= Alternative literature =

Literary movement

Alternative literature (or alt-lit) is a literary movement strongly influenced by internet culture and online publishing. It includes various forms of prose, poetry, and new media. Alt-lit is characterized by autofiction, self-publication, and a presence on social media networks. Alternative literature brings together people with a common interest in the online publishing world.

==Origins==
The term was first used to refer to this community of writers in the summer of 2011, when Tumblr and Twitter accounts named "Alt Lit Gossip" emerged, created by Cory Stephens (@outmouth). The accounts covered writers from presses and publications such as Muumuu House, Pop Serial, and HTMLgiant in a style akin to celebrity gossip sources like TMZ. After a few months the original accounts were deleted; they were revived by Frank Hinton in the fall of 2011, and began to gain popularity.

==Shared traits across Alt Lit==
Alt Lit is often characterized by self-publication, self-promotion, and the maintenance of a presence on social media networks. Josh Soilker has said that Alt Lit is "in blog posts, videos, gchats and Facebook status updates. In PDFs and folded papers..." and that the movement's principal figures were Tao Lin, Noah Cicero and Brandon Scott Gorrell.

Alt Lit writers share Gmail chat logs, image macros, screenshots, and tweets, which are then self-published as poetry books and/or novels.

Writing for the New Yorker, Kenneth Goldsmith characterized Alt Lit writing as "marked by direct speech, expressions of aching desire, and wide-eyed sincerity". He also noted that Alt Lit is "usually written in the Internet vernacular of lowercase letters, inverted punctuation, abundant typos, and bad grammar".

==Authors and works==

===Literary magazines and blogs===
Online and print Alt Lit magazines include SWAY Press, Illuminati Girl Gang, New Wave Vomit, Pop Serial, Shabby Doll House, Have U Seen My Whale, The Bushwick Review, The Mall, Keep This Bag Away From Children, Everyday Genius, Metazen, Housefire, UP Literature, Parlor, Sadcore Dadwave, Red Lightbulbs, In Parentheses and Unsure if i will allow my beard to grow for much longer.

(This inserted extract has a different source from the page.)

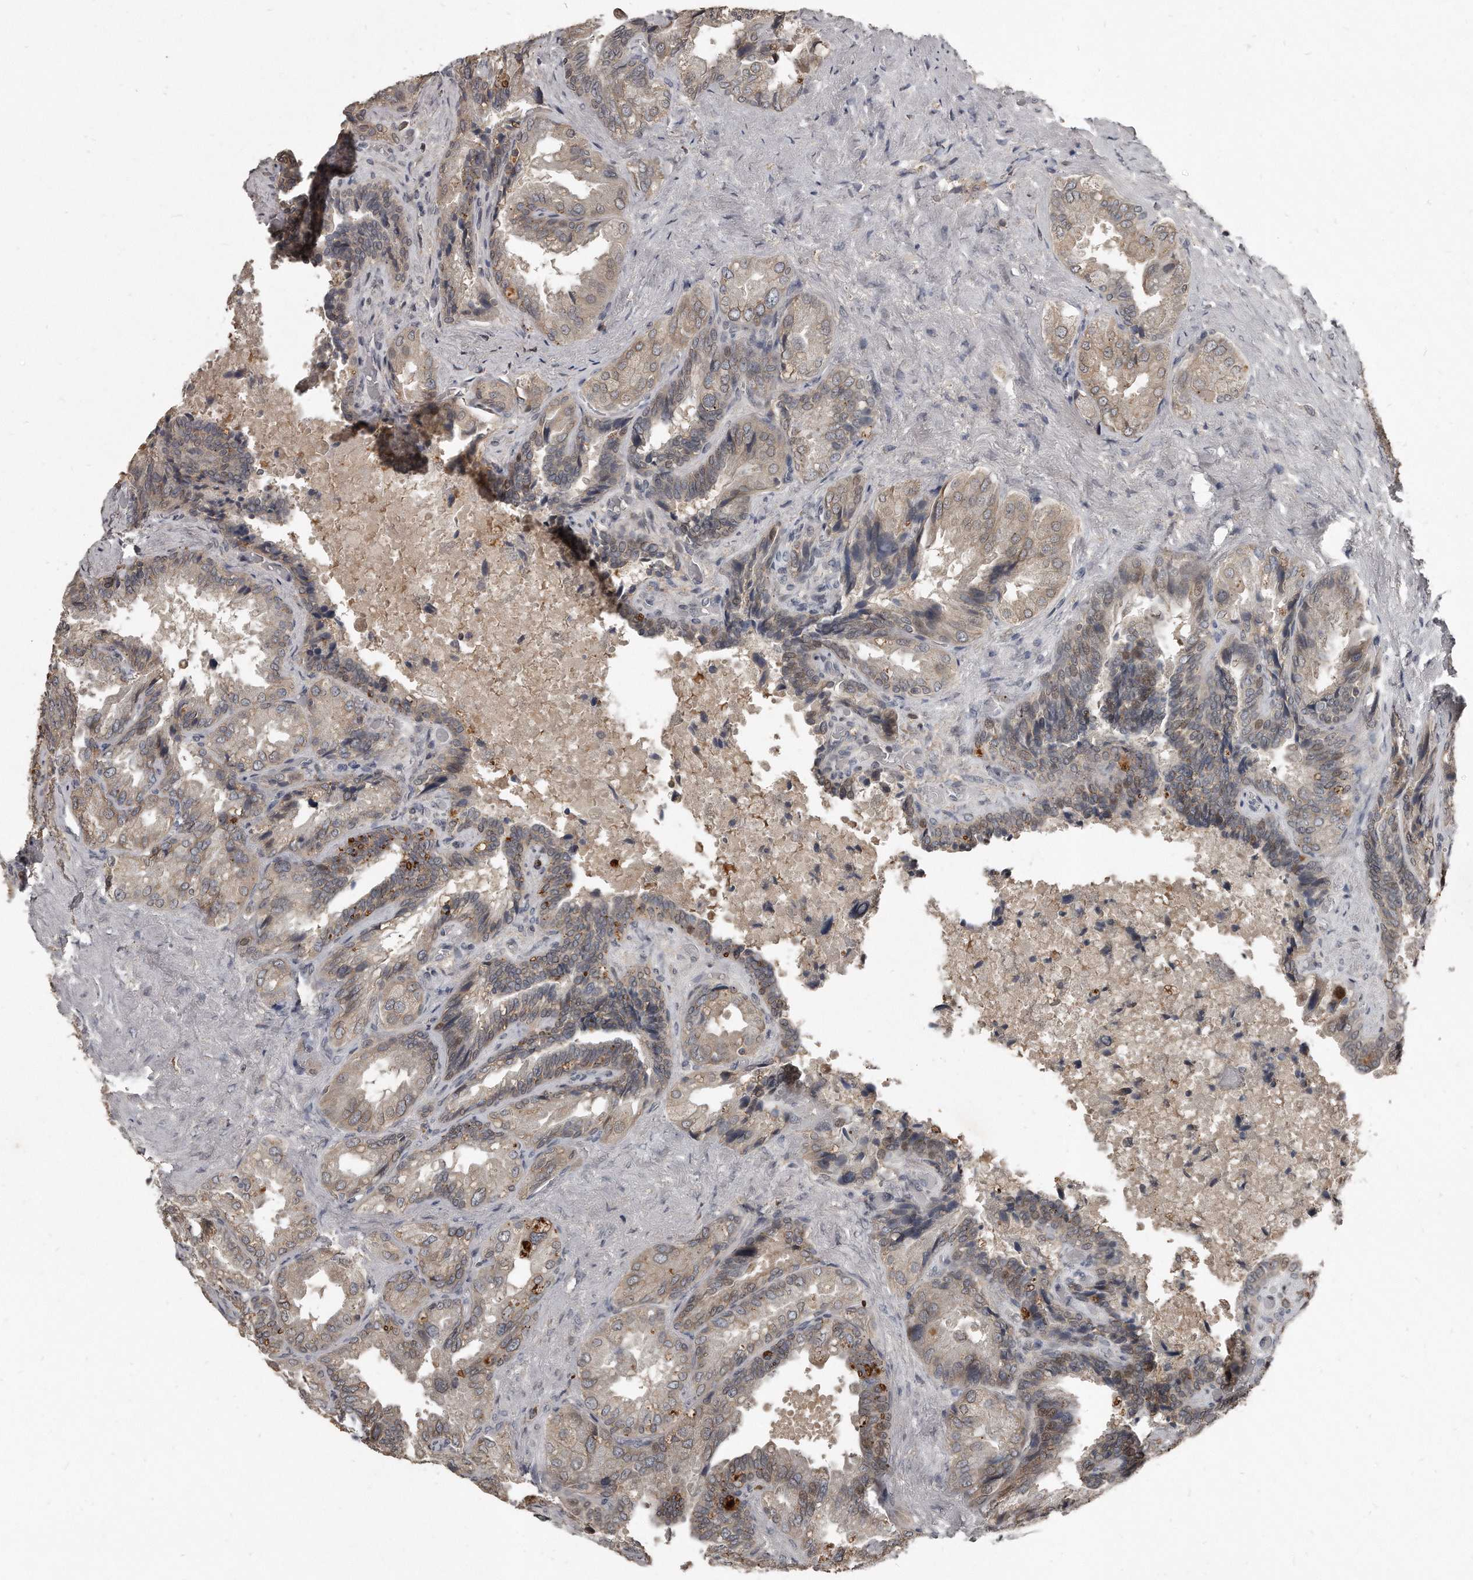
{"staining": {"intensity": "moderate", "quantity": "25%-75%", "location": "cytoplasmic/membranous,nuclear"}, "tissue": "seminal vesicle", "cell_type": "Glandular cells", "image_type": "normal", "snomed": [{"axis": "morphology", "description": "Normal tissue, NOS"}, {"axis": "topography", "description": "Seminal veicle"}, {"axis": "topography", "description": "Peripheral nerve tissue"}], "caption": "A histopathology image of human seminal vesicle stained for a protein reveals moderate cytoplasmic/membranous,nuclear brown staining in glandular cells. (Brightfield microscopy of DAB IHC at high magnification).", "gene": "GCH1", "patient": {"sex": "male", "age": 63}}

Alt Lit news and creative blogs include Alt Lit Gossip, I Am Alt Lit, Internet Poetry, HTMLGiant, Beach Sloth, Allthemacchs, Heartcloud, FRXTL, Cutty Spot, and Alt Lit Press.

===Presses and books===
Presses publishing Alt Lit writing include Muumuu House, Civil Coping Mechanisms, Sorry House, Habitat, Boost House, Lazy Fascist, Macro, Nap, Scrambler Books, Publishing Genius, and Plain Wrap Press.

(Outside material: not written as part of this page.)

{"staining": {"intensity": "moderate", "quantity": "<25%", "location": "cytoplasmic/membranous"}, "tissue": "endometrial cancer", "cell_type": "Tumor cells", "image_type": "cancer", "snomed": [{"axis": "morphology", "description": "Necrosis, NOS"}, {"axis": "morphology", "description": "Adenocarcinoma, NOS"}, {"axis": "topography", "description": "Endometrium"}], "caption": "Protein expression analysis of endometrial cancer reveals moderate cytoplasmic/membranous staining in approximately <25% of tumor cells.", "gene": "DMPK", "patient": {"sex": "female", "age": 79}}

Two anthologies of Alt Lit writing are The Yolo Pages (2014, Boost House) and 40 Likely To Die Before 40: An Introduction to Alt Lit (2014, Civil Coping Mechanisms).

More than 150 books, e-books, and zines of Alt Lit writing, mostly self-published, have been catalogued on the Tumblr blog Alt Lit Library. Mellow Pages Library in Bushwick, Brooklyn, offers a wide selection of Alt Lit titles and hosts Alt Lit readings and book releases.

===Authors===
Alt Lit authors include Sam Forster, Jacob M. Appel, Megan Boyle, Melissa Broder, Ben Brooks, Blake Butler, Marie Calloway, Jos Charles, Brendan Connell, Noah Cicero, Claire Donato, Horse eBooks, Joshua Jennifer Espinoza, Mira Gonzalez, Jamie Iredell, Tao Lin, Scott McClanahan, Spencer Madsen, Guillaume Morissette, Steve Roggenbuck, Tim Sanders, Lauren Oyler, and Patricia Lockwood.

==Related concepts and movements==
Many writers and critics in and around the Alt Lit community have proposed different labels to be used in conjunction with or in place of "Alt Lit."

===New Sincerity===
Some critics have linked Alt Lit writers with New Sincerity, to the point of using the terms interchangeably. Notable Alt Lit writers such as Steve Roggenbuck, Spencer Madsen and Tao Lin have also been grouped under the label "New Sincerity", but many Alt Lit writers reject the influence of David Foster Wallace and prominent mainstream exponents of a "New Sincerity" such as Jonathan Franzen.

The New Sincerity connection entails the use of an array of literary techniques intended to create the impression of "sincere" communication, ranging from autobiography, self-revision and a conversational tone to minimal punctuation and sans-serif fonts.

===Autofiction===
Many Alt Lit writers, including Megan Boyle and Tao Lin, write autobiographical fiction or autofiction.

=== Electronic literature ===
Electronic literature (or e-lit, pronounced ee-litt) is an older field including any literary work explicitly written to be read on a digital computer or network. What scholar Leonardo Flores calls third generation electronic literature - literary works that use social media and other popular platforms - would include many works that are also thought of as alt.lit.